Je redemanderai l’âme de l’homme à l’homme, à l’homme qui est son frère. Si quelqu’un verse le sang de l’homme, par l’homme son sang sera versé ; car Dieu a fait l’homme à son image.

(25) Je loue le Père pour cette parole qui condamne ceux qui versent ou font verser le sang humain. Oui, je le loue, car lever la main contre l’homme, c’est lever la main contre Dieu qui a créé l’homme à son image. Et lever la main contre Dieu, c’est prononcer sur soi sa propre sentence de mort. C’est pourquoi Dieu va débarrasser la Terre de tous ceux qui font périr ses enfants, sans qu’aucun ne puisse en réchapper.

(26) Vous les circoncis de coeur, vous savez qu’après en avoir reçu l’ordre, les militaires tuent facilement les hommes, les femmes et les enfants. L’esprit qui les habite ne les pousse pas à cultiver les champs mais à faire la guerre, c’est-à-dire à tuer les gens. C’est pour cela que leurs grades ne sont, à l’évidence, qu’une dégradation successive des qualités humaines. Cette descente par paliers dans l’abrutissement, leur permettra aujourd’hui d’utiliser les armes exterminatrices, produites par les scientifiques, sans comprendre ce qu’ils font et en ne souffrant aucunement de leur infamie.

(27) N’espérez donc rien d’autre de leur part que ce que je dis, parce que depuis toujours les militaires dressés aux combats exterminent justes et injustes sans discernement. Comme les chiens féroces dressés contre les hommes utilisent leurs crocs dans leur furie, les militaires, dressés eux aussi contre les hommes, utilisent leurs armes et leurs machines de guerre avec autant de frénésie. Ils agissent de la sorte, parce que celui qui obéit aux ordres d’autrui perd ses qualités d’être humain. Il devient alors semblable à une bête obéissante pour ne pas avoir à réfléchir dans sa vie. Les dix commandements ? connais pas ! répond-il sous forme d’aboiement.

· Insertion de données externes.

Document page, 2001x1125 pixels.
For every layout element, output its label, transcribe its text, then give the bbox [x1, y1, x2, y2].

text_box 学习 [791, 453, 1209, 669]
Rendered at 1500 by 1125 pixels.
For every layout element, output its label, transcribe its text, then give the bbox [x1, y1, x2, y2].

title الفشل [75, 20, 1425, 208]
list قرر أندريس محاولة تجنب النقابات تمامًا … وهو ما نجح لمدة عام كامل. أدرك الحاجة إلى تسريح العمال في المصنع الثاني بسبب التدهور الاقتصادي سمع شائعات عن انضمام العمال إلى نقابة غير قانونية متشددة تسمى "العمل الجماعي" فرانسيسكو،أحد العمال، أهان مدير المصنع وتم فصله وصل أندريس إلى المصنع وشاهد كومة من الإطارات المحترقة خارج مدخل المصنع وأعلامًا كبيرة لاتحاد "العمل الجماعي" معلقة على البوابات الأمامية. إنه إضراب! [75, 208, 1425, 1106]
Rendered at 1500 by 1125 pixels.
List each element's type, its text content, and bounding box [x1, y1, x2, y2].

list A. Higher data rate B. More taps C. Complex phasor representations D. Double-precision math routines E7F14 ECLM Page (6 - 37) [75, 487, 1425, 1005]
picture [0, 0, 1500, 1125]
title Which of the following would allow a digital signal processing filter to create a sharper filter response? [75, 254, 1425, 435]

(28) Comprenant maintenant qu’ils étaient également réservés pour le grand festin de Dieu à la fin des siècles, les militaires n’espéreront que dans leurs armes. C’est là toute l’intelligence des soldats qui voient le salut du monde dans les armes, et non dans la disparition de ceux qui les ont amenées. Dans cette attente, Jésus leur avait dit : vous, contentez-vous de votre solde ! Mais, dépourvus d’esprit, ils ne surent point ce qu’il leur disait...

(29) Cependant, vous les saints d’esprit, ne vous effrayez pas devant ce qui arrive, il ne vous arrivera rien de mauvais. Pas un cheveu ne tombera de votre tête, car le Père m’envoie vous chercher et vous mettre à l’abri. Vous êtes le bon grain, la bonne semence de son royaume. Et c’est pour vous sauver, vous et votre postérité, que Dieu va détruire ce monde inique et corrompu. Soyez donc confiants, vous resterez en vie.